Oh weekend. How do you fly by so quickly?
Friday night we went to Chili’s for dinner and then saw “This Means War” with the In-Laws. Dinner was ok…I suppose. I somehow accepted having a whiskey and diet and then also agreed to doing a shot of Jagger before we left for the movie. Even the bar tender judged us for doing shots at what was it? Oh, 6:30pm. All in all, my calories were still spot on for the day. Diaster averted.
Saturday morning I biked at Stone Mountain Park while my husband ran…. This was a clusterfuck. I’d been having a few bike issues on and off. I attributed them to 50% user error and 50% bike error, though in all reality, I’m sure the numbers were much different. Stone Mountain is a bitch of a bike. Rolling hills, long hills, steep hills, etc. It’s horrific. Anyhow, here I am, big ass and all on my bike, climbing the first hill. You are strong. You can do it. Don’t quit now. And I dont. I climb my first hill successfully. I’m panting, near death and see the next hill and start the climb. CLUNK CLINK CLACK My gears, my fucking gears. I hop off mid hill to get a peak and what’s happening and this guy wizzes past me yelling, “Don’t quit now! Hop on and finish the hill! There’s a big decline after this one!” I have a mixture of emotions and dont know if I should be flattered or outraged.
- Fuck yeah, man! I’m with you! Let me hop back on and keep going! I can do this! Thanks for the motiviation!
- But Dude, did you assume that I was off my bike and walking it because I’m fat and just needed the motivation? How judgy is that?
- Fuck. My gears…
I hop back on and press through my gears refusing to change. I climb a couple of more hills and then I literally cannot rotate. I hop off, again, hoping the dude hasnt lapped me and yells out to stop quitting. My chain has completely come off. I comtemplate two options, wait for my husband to catch up to me since he’s running and have him fix it or try and figure it out myself. I look down at my french tips, sigh and start trying to work on my chain. Sure, this may be simple for some people, but I have never done any of this shit on my own. My husband always fixes my bike issues. 10 minutes later I think I may have the chain back on and decide to walk up the hill to watch it rotate. All seems good. I hope on and make it down the hill. Great! I’m golden! Let me finish the next 3 miles! Negative. The chain comes off again and I’m stuck inbetween gears. I end up riding down and walking up every hill for the next 2 miles. I was infuriated.
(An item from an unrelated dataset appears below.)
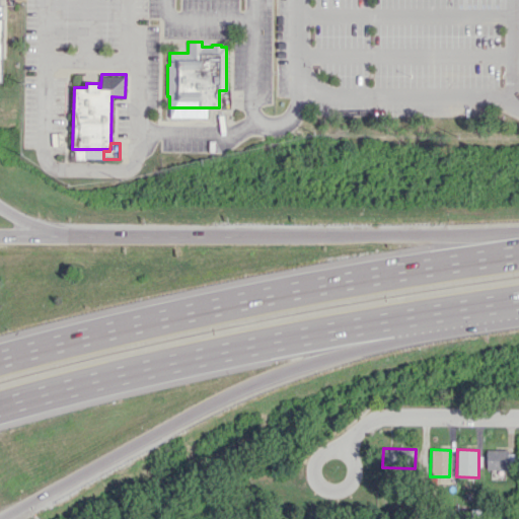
[(508,450),(486,450),(486,469),(509,469),(508,450)]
I ultimately ended up taking my bike to our local shop and the guy said my chain was broken (HAHA! BIKE ERROR!) and I probably broke it. (Well, fuck.) He talked to me about the gears and things NOT to do. Apparently I should never be in 7 & 1. I should lean towards 5 & 3. My legs and hands are bruised from attempting to fix my bike.
The hardest part about my bike debachale was that I had planned on lapping the mountain twice. Something I’ve never done before. My body has gotten stronger and I could have done it this time, but instead of me holding myself back, a stupid bike was. I racked my bike and when my husband got done we got in the car. I looked at him will tears in my eyes and he just rubbed my back and told me he believed in me and loved me and knew that I could do it too. That was just what I needed.
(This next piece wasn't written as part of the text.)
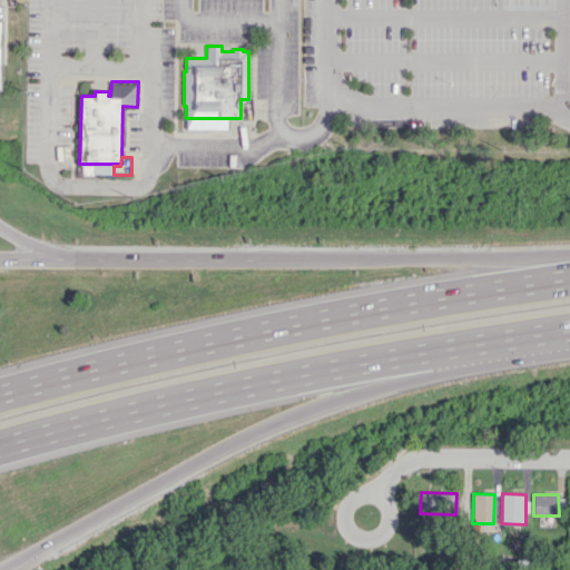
All buildings are outlined.
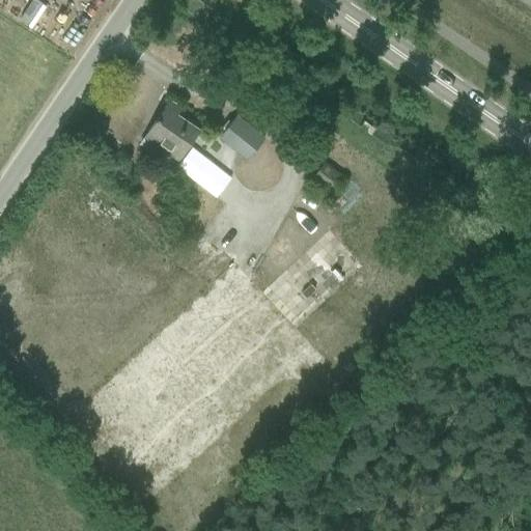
[(157,117),(148,134),(170,148),(167,152),(179,160),(199,129),(176,114),(180,107),(168,100),(158,118),(157,117)]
And then Saturday night I started feeling rather crappy. Just a sore throat, so I decided to tough it out. Went to karaoke with some friends and sand my heart out with Disney and Musical show tunes. Talk about amazing. Again, I fell back into my whiskey and diet trap! Sneaky sneaky! I did however manage to eat the “Drive through diet” version of Taco Bell. Who am I becoming? Taco Bell use to be my fat girl camp. It was a moment of pride and happiness and slight disgust.
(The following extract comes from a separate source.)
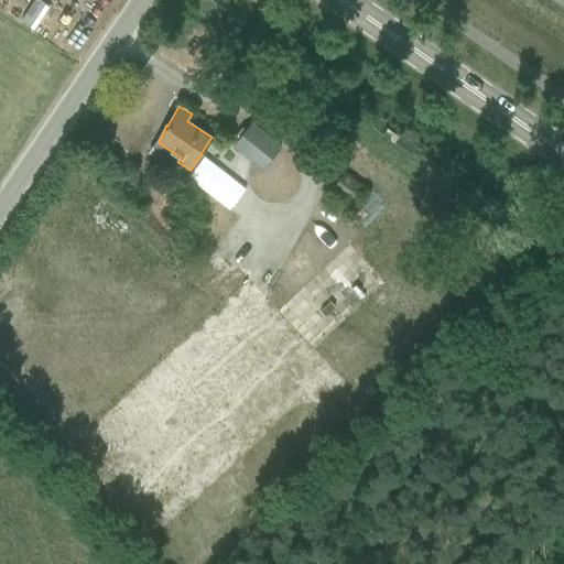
[(263,169),(279,148),(280,145),(248,121),(231,143),(263,169)]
Sunday it hit me. I don’t handle being sick very well. I go from strong and capable to weak and feeble. I’m a pathetic blabbering baby like mess. It’s terrible. Fortunately, my husband is a fantastic man and takes very good care of me. I climbed into the bath where I proceeded to read the entire Hunger Games. (Amazing. Read it.) My husband made me a bowl of soup and it didnt taste good, so I ate the pasta he made for himself. When I am sick I crave carbs. It’s terrible and out of control. I ate a bowl of pasta with butter and parmesan cheese. And it didnt even taste that good. My husband took a nap with me and then for dinner, I made myself a cheese quesadilla with sour cream and salsa. A terrible calorie day; over by 500. What I am learning though is forgiveness. One day isn’t the end of the world. Tomorrow is a new day. My husb
YES! Carbs and cheese! Can’t get enough of them when I’m sick. Don’t push yourself these next few days, so you’re well enough to tackle the mountain trail again next weekend.